While working on a side project, the need to parse HTML came up, and to save time, I tried the fastest HTML parsers I could find. After fighting and trying to hack them, I realized I needed a custom or super customizable one to fit all project needs. Unfortunately, I had no luck. So, I created one.
I thought it was a simple enough thing to do…
For my specific project, I needed something fast, which was easy to find, but I needed to be customizable enough. However, everything I found mainly failed in two areas:
- They offered no way to tap into nodes while they were being parsed — That’s something I desperately needed.
- They offered no ability to specify custom API for the parsed result, forcing me to learn something new they came up with or remain stuck with really non-performant APIs. — This ability would allow me to adapt the parser to the project, not vice versa.

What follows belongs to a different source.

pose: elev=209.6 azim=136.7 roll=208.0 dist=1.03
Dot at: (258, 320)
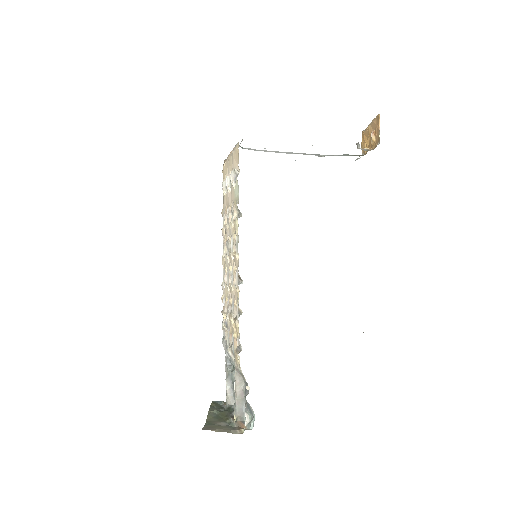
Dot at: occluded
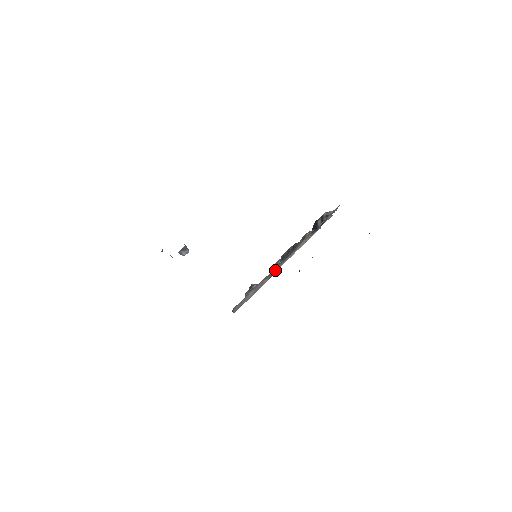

Here is a list of best parsers I tried: html-parser, htmljs-parser (good callback options), html-dom-parser, html5parser, cheerio (really good offering more than just a parsing solution), parse5 (as good as cheerio), htmlparser2, htmlparser, node-html-parser (really fast)
Is my parser better? (disclaimer)
I am not claiming my parser is better than any of the above or that everyone should use it instead. I created a parser specifically to solve a problem I was having. I don’t believe in single solutions, and one should always try to find the best tool for the job— or create one if necessary.